Extracted data entries:
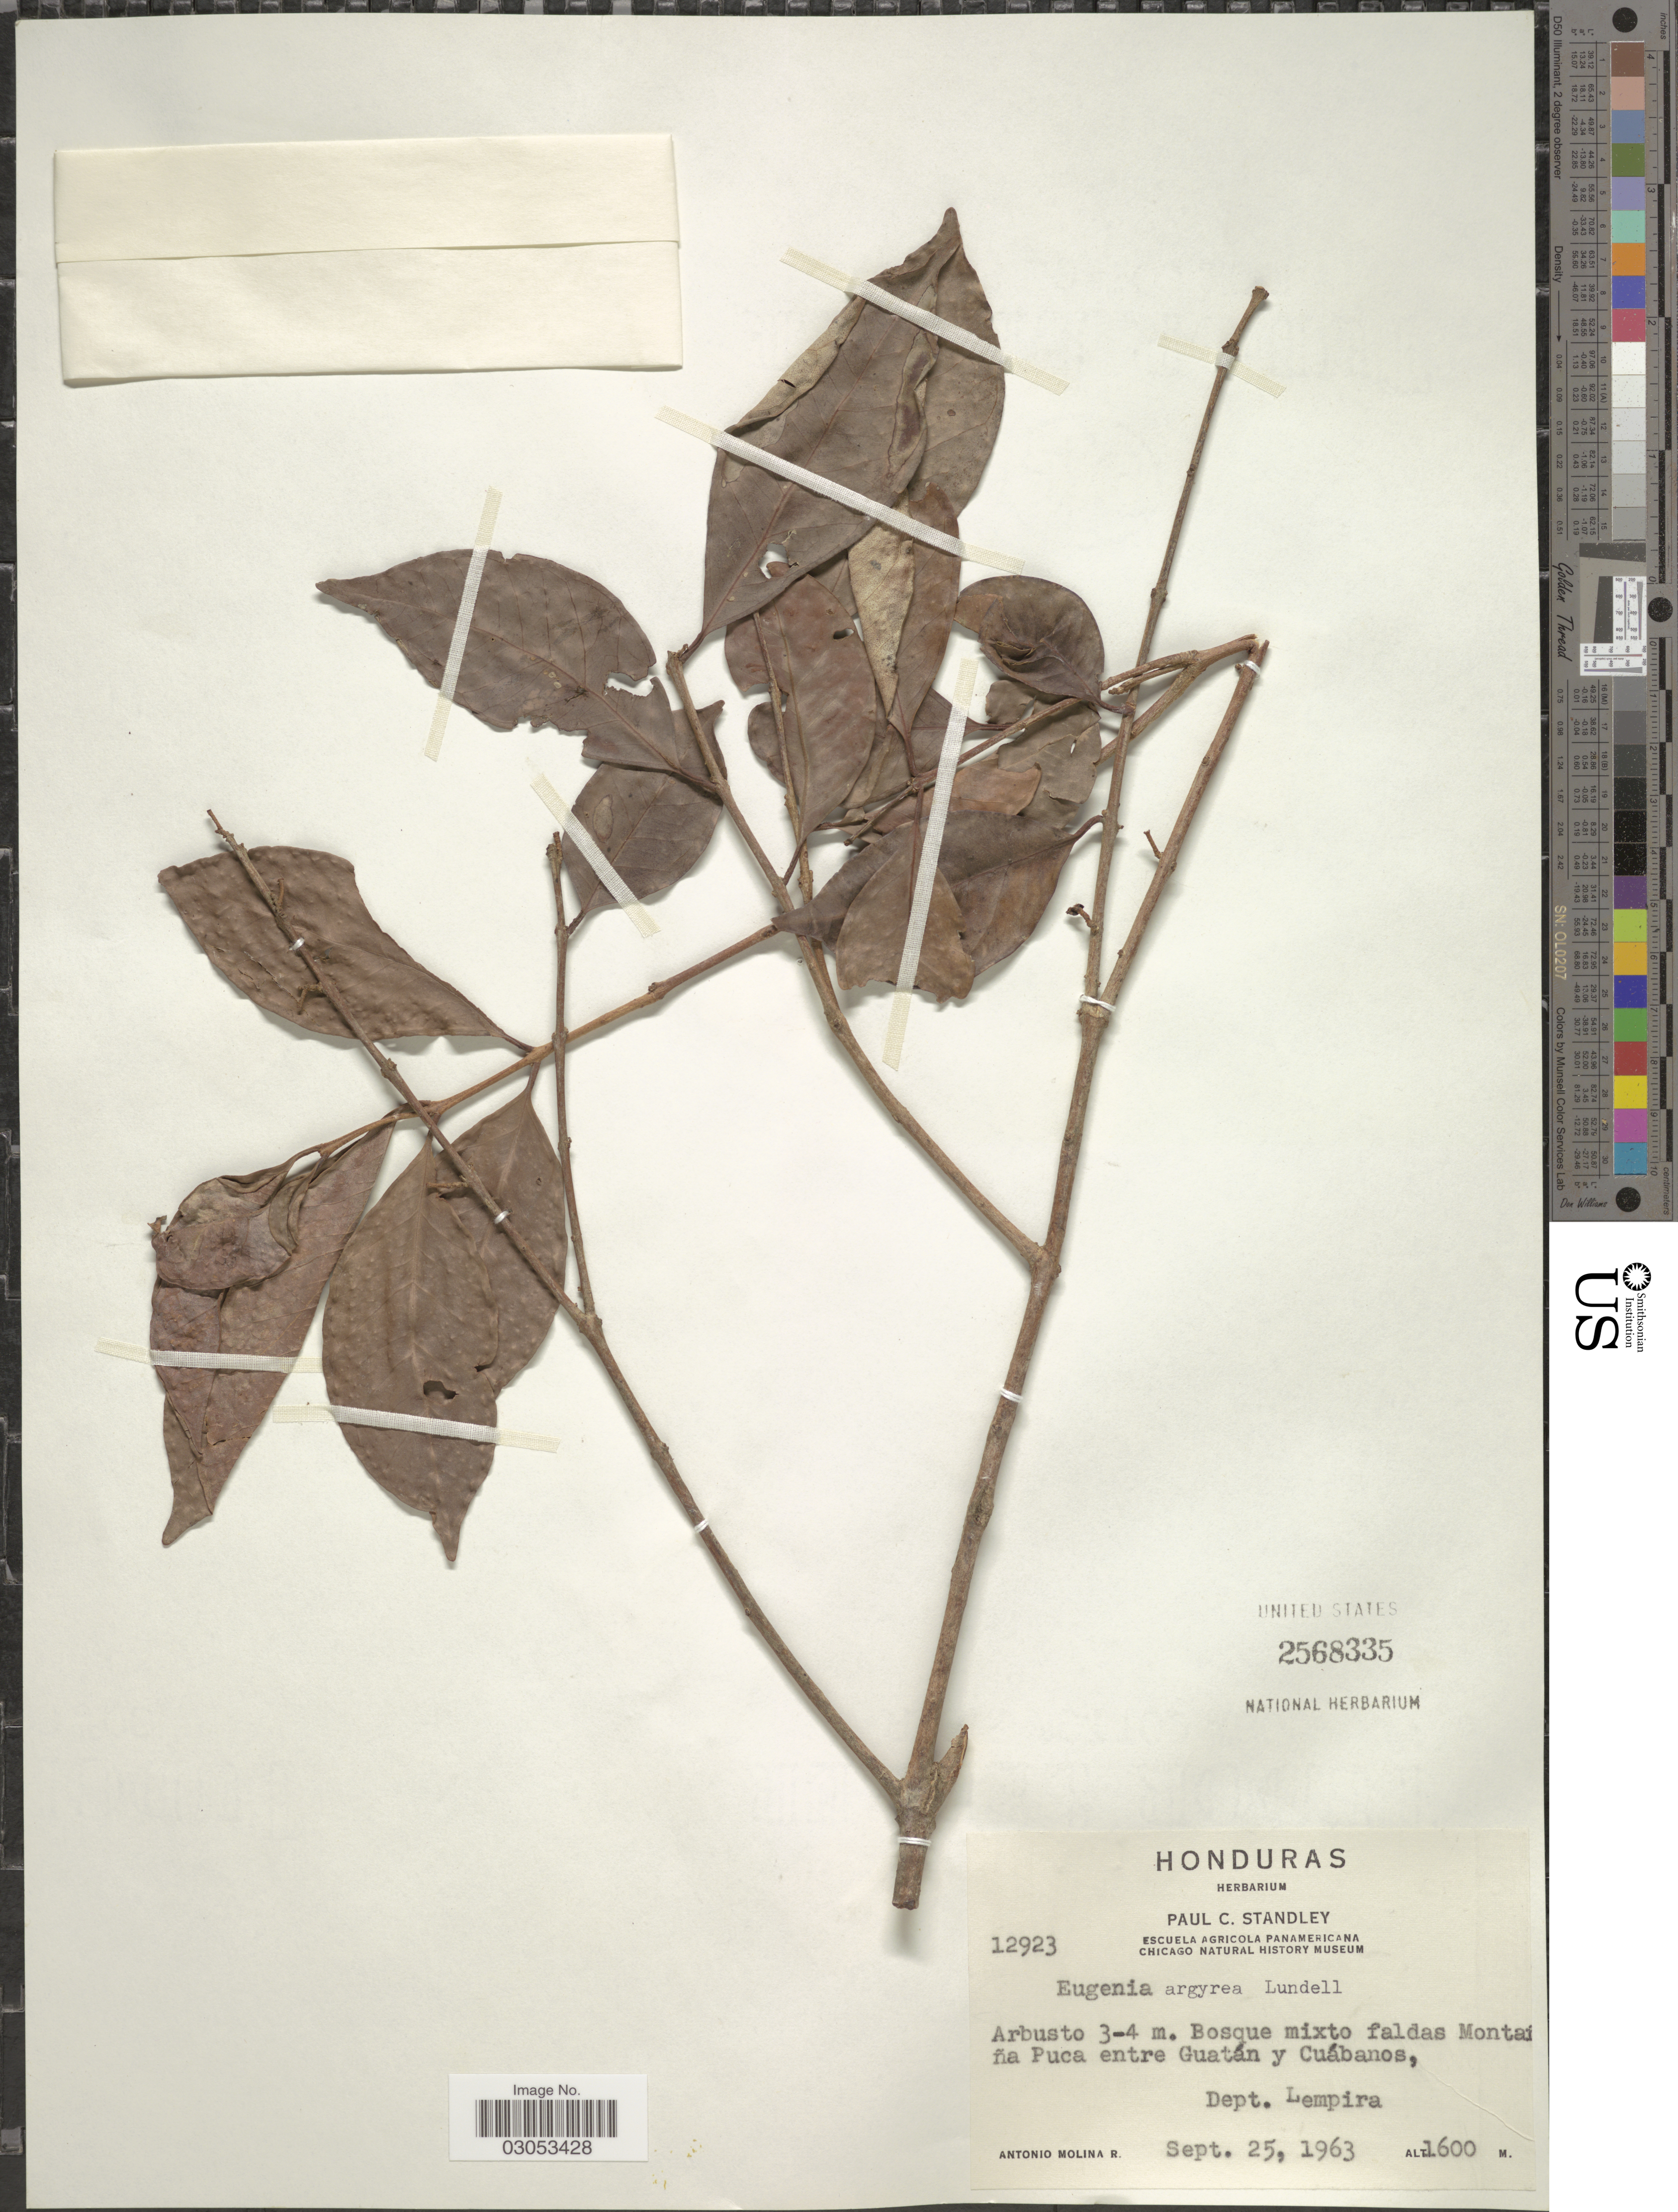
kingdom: Plantae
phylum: Tracheophyta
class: Magnoliopsida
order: Myrtales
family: Myrtaceae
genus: Eugenia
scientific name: Eugenia argyrea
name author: Lundell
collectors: A. Molina R.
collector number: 12923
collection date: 1963-09-25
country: Honduras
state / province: Lempira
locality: Bosque mixto faldas Montaña Puca entre Guatán y Cuábanos, Dept. Lempira.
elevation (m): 1600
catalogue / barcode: US 2568335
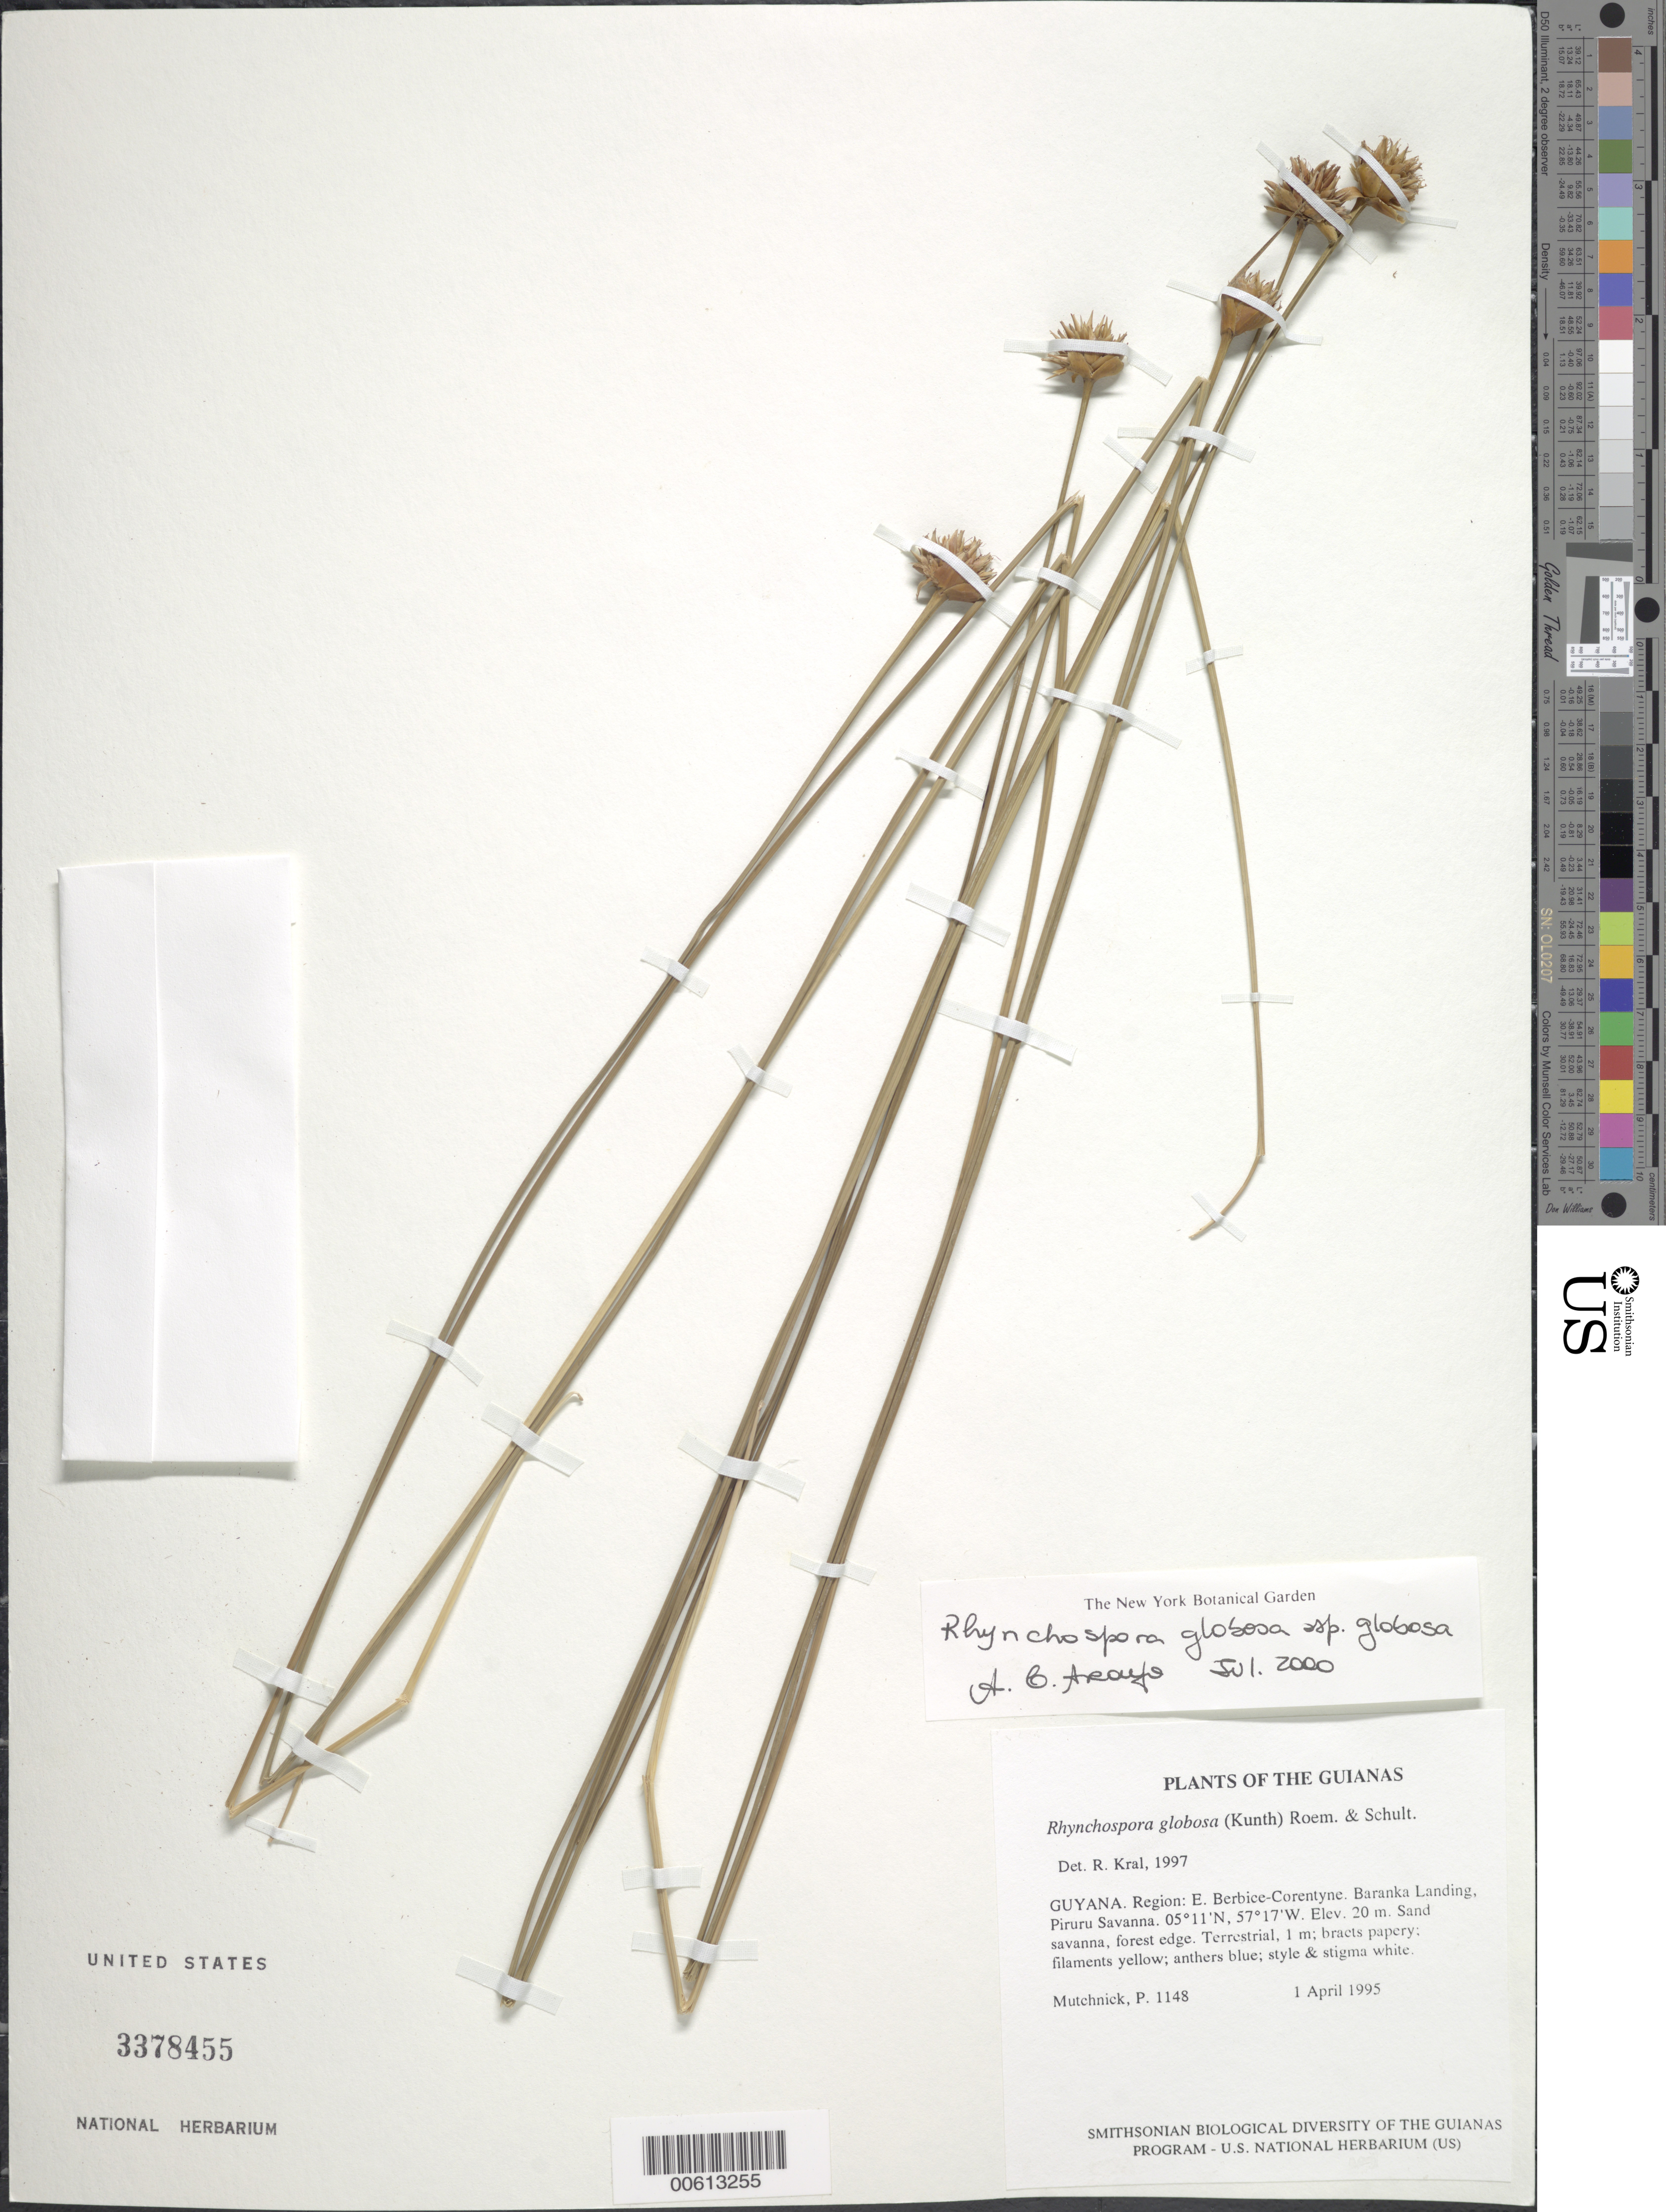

### Directive
Can you put every line of the records above into a Markdown table with two columns, "Row" for the row number and "Line" for the line itself, leaving out blank lines and the pictures?

### Answer to this exercise
| Row | Line |
|---|---|
| 1 | kingdom: Plantae |
| 2 | phylum: Tracheophyta |
| 3 | class: Magnoliopsida |
| 4 | order: Myrtales |
| 5 | family: Myrtaceae |
| 6 | genus: Eugenia |
| 7 | scientific name: Eugenia argyrea |
| 8 | name author: Lundell |
| 9 | collectors: A. Molina R. |
| 10 | collector number: 12923 |
| 11 | collection date: 1963-09-25 |
| 12 | country: Honduras |
| 13 | state / province: Lempira |
| 14 | locality: Bosque mixto faldas Montaña Puca entre Guatán y Cuábanos, Dept. Lempira. |
| 15 | elevation (m): 1600 |
| 16 | catalogue / barcode: US 2568335 |